Sin trabajo y con necesidad de drogas, dejaba dormir allí a varios mendigos a cambio de que “le pagaran unos cuantos eurillos de vez en cuando”, dice Anita, la anciana vecina que conoció a ese “chiquillo de ojos tímidos” que creció jugando por las calles del barrio y que hace mes y medio fue detenido por la Policía. En su vivienda vivía junto a varios perros y a dos extranjeros. Uno tenía una orden europea de detención,.

Ahora, en la prisión de El Acebuche (Almería) espera que se celebre el juicio por el presunto delito que cometió el 30 de diciembre de 2015. Junto a otros dos hombres se presentó a cara descubierta en una joyería de un barrio de su ciudad natal. Robaron joyas valoradas en 44.000 euros.

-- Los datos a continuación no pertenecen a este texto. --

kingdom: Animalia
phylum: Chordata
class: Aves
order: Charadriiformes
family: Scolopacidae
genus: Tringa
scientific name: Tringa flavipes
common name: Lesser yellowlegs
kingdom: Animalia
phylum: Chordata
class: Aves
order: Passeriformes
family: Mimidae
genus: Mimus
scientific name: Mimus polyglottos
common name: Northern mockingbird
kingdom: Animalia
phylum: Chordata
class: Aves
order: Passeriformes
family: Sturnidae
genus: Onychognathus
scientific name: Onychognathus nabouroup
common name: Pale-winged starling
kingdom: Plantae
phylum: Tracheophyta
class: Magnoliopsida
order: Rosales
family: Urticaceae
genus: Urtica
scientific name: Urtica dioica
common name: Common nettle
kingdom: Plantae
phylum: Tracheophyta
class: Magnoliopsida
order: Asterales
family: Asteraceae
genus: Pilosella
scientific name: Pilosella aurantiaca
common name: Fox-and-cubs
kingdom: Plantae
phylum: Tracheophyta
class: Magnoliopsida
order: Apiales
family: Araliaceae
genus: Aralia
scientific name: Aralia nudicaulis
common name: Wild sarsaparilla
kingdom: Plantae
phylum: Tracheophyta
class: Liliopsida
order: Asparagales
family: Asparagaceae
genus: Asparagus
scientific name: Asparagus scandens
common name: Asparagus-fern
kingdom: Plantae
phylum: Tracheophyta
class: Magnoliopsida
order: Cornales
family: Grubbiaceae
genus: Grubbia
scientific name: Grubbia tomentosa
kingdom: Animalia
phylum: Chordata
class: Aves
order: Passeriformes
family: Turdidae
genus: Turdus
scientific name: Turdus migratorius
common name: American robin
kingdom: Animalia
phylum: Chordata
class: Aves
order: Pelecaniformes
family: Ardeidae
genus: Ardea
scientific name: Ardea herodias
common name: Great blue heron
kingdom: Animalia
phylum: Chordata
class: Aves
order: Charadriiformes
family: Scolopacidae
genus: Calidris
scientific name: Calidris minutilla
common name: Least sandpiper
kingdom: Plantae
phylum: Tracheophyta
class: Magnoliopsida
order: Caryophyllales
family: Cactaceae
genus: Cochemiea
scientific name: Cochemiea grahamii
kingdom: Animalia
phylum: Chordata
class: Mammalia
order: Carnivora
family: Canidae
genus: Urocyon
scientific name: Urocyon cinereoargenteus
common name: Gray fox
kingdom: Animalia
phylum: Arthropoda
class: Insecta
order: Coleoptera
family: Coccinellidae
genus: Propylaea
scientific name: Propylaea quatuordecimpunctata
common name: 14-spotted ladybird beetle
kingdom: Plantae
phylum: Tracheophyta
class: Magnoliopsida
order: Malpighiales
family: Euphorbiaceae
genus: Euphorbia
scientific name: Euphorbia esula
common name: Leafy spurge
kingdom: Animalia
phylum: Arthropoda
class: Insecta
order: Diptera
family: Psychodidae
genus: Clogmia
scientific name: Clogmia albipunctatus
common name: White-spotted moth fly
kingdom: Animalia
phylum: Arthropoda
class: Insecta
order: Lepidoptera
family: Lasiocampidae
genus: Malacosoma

En su huida, los ladrones se liaron a tiros con el dueño del negocio, que salió detrás de ellos. Sin embargo, no hubo heridos. En el registro de la casa de Pompeyo se intervinieron un arma de fuego, una pistola eléctrica, varias armas blancas, diversa cartuchería de diferentes calibres, parte del vestuario utilizado en el atraco y varias joyas reconocidas por el joyero atracado. Con esta detención se produjo la última caída de Pompeyo, el narco andaluz que generó tanto terror en Bolivia que las madres de Santa Cruz le regañan a sus hijos diciéndole aquello de “eres más malo que Pompeyo”.